Re: Frequent 'deadlock detected' in 7.4 ... or just my bad

От
"Marc G. Fournier"
Дата:
D'oh ... just tested my assumption, it was wrong ... *sigh*  okay, back
to the drawing board on the code ...

On Mon, 5 Apr 2004, Marc G. Fournier wrote:

> On Mon, 5 Apr 2004, Tom Lane wrote:
>
> > "Marc G. Fournier" <scrappy@postgresql.org> writes:
> > >   Now, the scripts are wrap'd in a BEGIN/END ... if a file fails to be
> > > loaded, I want the whole thing to rollback ... the deadlock itself, I'm
> > > presuming, is because two servers are trying to update the same
> > > $ip_id/$port/$company_id record, at the same time ...
> >
> > Actually, the problem is more likely that two servers try to update two
> > different rows in opposite orders.  It's not possible to deadlock when
> > only one lock is involved.
> >
> > You could work around this by ensuring that all sessions update rows in
> > a consistent order; for instance, at the beginning of a transaction sort
> > your intended updates by primary key and then apply in that order.
>
> Actually, unless I'm mistaken about how hashes work in perl, the update
> order for all servers is the same ... basically what happens is:
>
> 1. a traffic table is read in, and loaded into a hash table that is
>    ordered by company_id, ip_id and port:
>
>  $traffic{$ip_rec{$ip}{'company_id'}}{$ip_id}{$port} += $bytes1 + $bytes2;
>
> 2. a foreach loop is run on that resultant list to do the updates to the
>    database:
>
>  foreach $company_id ( keys %traffic ) {
>    foreach $ip_id ( keys %{$traffic{$company_id}} ) {
>      foreach $port ( keys %{$traffic{$company_id}{$ip_id}} ) {
>
>    and the updates are done based on those 3 values, plus the byte value
> of $traffic{$company_id}{$ip_id}{$port} ...
>
>    Now, my first mistake may be that I'm mis-assuming that the hashes will
> be read in a sorted order ... ?  If this is the case, though, then sort
> order shouldn't be an issue, as all servers would be sorted the same way
> ...
>
>
>
> ----
> Marc G. Fournier           Hub.Org Networking Services (http://www.hub.org)
> Email: scrappy@hub.org           Yahoo!: yscrappy              ICQ: 7615664
>

----
Marc G. Fournier           Hub.Org Networking Services (http://www.hub.org)
Email: scrappy@hub.org           Yahoo!: yscrappy              ICQ: 7615664

Re: Frequent 'deadlock detected' in 7.4 ... or just my bad

От
"Marc G. Fournier"
Дата:
That appears to have fixed it, thanks ... at least it hasn't happened in a
few hours, and it was happening at least once an hour previously ...

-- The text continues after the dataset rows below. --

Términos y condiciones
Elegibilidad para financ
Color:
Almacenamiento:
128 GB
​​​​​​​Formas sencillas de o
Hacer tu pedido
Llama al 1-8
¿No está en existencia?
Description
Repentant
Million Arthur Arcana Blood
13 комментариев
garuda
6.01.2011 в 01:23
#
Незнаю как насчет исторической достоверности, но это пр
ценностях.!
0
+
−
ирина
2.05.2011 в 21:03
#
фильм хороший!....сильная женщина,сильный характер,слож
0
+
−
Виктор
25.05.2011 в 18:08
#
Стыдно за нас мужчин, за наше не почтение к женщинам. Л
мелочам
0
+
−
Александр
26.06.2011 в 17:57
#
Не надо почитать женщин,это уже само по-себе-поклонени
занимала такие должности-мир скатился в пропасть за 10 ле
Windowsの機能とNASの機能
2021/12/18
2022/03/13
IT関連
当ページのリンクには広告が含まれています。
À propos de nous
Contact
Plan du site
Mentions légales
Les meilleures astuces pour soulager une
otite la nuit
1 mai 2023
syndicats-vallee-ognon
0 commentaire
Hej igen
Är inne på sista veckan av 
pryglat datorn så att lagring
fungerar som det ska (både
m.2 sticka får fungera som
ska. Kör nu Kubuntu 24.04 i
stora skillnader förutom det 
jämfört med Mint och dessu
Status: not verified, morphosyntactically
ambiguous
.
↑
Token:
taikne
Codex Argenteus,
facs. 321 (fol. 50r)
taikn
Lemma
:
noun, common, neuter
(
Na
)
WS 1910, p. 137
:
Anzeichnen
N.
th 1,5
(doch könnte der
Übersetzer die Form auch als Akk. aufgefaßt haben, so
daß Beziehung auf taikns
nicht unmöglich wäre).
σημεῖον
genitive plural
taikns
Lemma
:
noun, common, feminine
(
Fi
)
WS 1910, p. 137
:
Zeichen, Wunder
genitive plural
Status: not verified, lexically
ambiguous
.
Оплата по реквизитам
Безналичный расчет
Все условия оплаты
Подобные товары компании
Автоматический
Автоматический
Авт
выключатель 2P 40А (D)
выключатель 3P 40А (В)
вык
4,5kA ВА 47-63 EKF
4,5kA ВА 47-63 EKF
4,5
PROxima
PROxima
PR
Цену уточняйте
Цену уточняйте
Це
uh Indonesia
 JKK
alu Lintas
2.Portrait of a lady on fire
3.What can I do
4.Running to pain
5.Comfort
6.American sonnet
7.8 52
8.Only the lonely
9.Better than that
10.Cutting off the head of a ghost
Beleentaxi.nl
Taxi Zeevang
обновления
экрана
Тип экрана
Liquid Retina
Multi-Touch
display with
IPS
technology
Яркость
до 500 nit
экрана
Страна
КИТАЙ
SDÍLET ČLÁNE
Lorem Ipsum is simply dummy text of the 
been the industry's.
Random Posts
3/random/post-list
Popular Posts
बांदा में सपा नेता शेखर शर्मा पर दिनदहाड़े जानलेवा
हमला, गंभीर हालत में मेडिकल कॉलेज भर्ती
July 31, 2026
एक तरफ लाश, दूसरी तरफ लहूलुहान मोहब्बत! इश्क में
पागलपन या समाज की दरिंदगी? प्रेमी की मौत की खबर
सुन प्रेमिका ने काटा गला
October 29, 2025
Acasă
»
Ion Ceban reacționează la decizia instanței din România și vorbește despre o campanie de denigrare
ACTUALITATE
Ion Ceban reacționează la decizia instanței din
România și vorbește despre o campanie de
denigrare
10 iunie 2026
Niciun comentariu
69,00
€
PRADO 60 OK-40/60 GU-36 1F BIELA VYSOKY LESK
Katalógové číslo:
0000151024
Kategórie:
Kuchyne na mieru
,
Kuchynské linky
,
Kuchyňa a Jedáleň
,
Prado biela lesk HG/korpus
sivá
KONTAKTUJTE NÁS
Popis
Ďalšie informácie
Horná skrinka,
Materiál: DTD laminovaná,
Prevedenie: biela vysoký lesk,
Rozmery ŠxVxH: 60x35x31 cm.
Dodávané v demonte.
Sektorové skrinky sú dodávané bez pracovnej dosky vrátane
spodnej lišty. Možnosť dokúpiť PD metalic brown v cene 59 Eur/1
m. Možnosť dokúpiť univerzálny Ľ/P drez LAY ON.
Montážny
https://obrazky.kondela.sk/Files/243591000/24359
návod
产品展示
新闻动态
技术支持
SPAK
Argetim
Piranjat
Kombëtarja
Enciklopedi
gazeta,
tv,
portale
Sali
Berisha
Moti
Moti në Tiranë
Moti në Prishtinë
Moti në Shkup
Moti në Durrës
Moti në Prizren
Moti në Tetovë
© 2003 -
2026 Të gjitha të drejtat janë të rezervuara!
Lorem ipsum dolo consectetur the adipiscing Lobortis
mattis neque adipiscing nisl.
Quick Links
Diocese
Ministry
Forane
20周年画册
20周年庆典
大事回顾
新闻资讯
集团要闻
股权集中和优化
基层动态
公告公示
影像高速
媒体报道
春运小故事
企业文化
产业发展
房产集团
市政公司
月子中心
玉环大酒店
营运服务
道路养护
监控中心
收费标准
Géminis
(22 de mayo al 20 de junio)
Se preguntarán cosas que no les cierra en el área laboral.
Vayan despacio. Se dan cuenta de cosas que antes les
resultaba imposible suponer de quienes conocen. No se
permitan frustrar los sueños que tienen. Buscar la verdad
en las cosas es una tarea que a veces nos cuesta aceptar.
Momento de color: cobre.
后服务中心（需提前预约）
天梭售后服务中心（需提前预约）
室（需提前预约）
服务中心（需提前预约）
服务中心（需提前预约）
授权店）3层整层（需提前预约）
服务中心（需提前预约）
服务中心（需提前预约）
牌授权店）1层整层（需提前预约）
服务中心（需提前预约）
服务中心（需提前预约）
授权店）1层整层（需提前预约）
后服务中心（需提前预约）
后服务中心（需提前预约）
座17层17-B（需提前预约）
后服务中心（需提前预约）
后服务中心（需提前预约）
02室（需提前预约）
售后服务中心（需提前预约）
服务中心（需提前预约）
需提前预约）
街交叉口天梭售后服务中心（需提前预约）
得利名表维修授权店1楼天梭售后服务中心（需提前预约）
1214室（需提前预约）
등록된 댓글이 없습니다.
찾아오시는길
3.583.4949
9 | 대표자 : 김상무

On Mon, 5 Apr 2004, Matt Clark wrote:

> > 1. a traffic table is read in, and loaded into a hash table that is
> >    ordered by company_id, ip_id and port:
> >
> >  $traffic{$ip_rec{$ip}{'company_id'}}{$ip_id}{$port} += $bytes1 + $bytes2;
> >
> > 2. a foreach loop is run on that resultant list to do the updates to the
> >    database:
> >
> >  foreach $company_id ( keys %traffic ) {
> >    foreach $ip_id ( keys %{$traffic{$company_id}} ) {
> >      foreach $port ( keys %{$traffic{$company_id}{$ip_id}} ) {
> >
> >    and the updates are done based on those 3 values, plus the byte value
> > of $traffic{$company_id}{$ip_id}{$port} ...
> >
> >    Now, my first mistake may be that I'm mis-assuming that the hashes will
> > be read in a sorted order ... ?  If this is the case, though, then sort
> > order shouldn't be an issue, as all servers would be sorted the same way
>
> The output of keys(%hash) is NOT ordered!  Try:
>
>   foreach $company_id ( sort keys %traffic ) {
>       foreach $ip_id ( sort keys %{$traffic{$company_id}} ) {
>         foreach $port ( sort keys %{$traffic{$company_id}{$ip_id}} ) {
>
>
> Matt
>
>

----
Marc G. Fournier           Hub.Org Networking Services (http://www.hub.org)
Email: scrappy@hub.org           Yahoo!: yscrappy              ICQ: 7615664

Re: Frequent 'deadlock detected' in 7.4 ... or just my bad

От
jseymour@LinxNet.com (Jim Seymour)
Дата:
"Marc G. Fournier" <scrappy@postgresql.org> wrote:
>
> On Mon, 5 Apr 2004, Tom Lane wrote:
>
> > "Marc G. Fournier" <scrappy@postgresql.org> writes:
> > > D'oh ... just tested my assumption, it was wrong ... *sigh*  okay, back
> > > to the drawing board on the code ...
> >
> > Can't you just change
> >
> > >> foreach $company_id ( keys %traffic ) {
> >
> > to
> >
> > >> foreach $company_id ( sort keys %traffic ) {
> >
> > etc.
>
> Ya, just saw the note from Matt on that also ... didn't realize it was
> *that* simple ... was going to look into using the NULL Berkeley DB driver
> ... the O'Reilly Programming Perl book that I have,...
[snip]

Kind of OT for this mailing list but...

What you just ran into is why I recommend to *anybody*, even the most
experienced of designers/engineers/coders/what-have-you, that they
start with "Learning Perl."  (Also an O'Reilly book.)  Saves no end of
grief ;).

IMO, "Programming Perl" is mainly useful after you already have a good
handle on the language.

Jim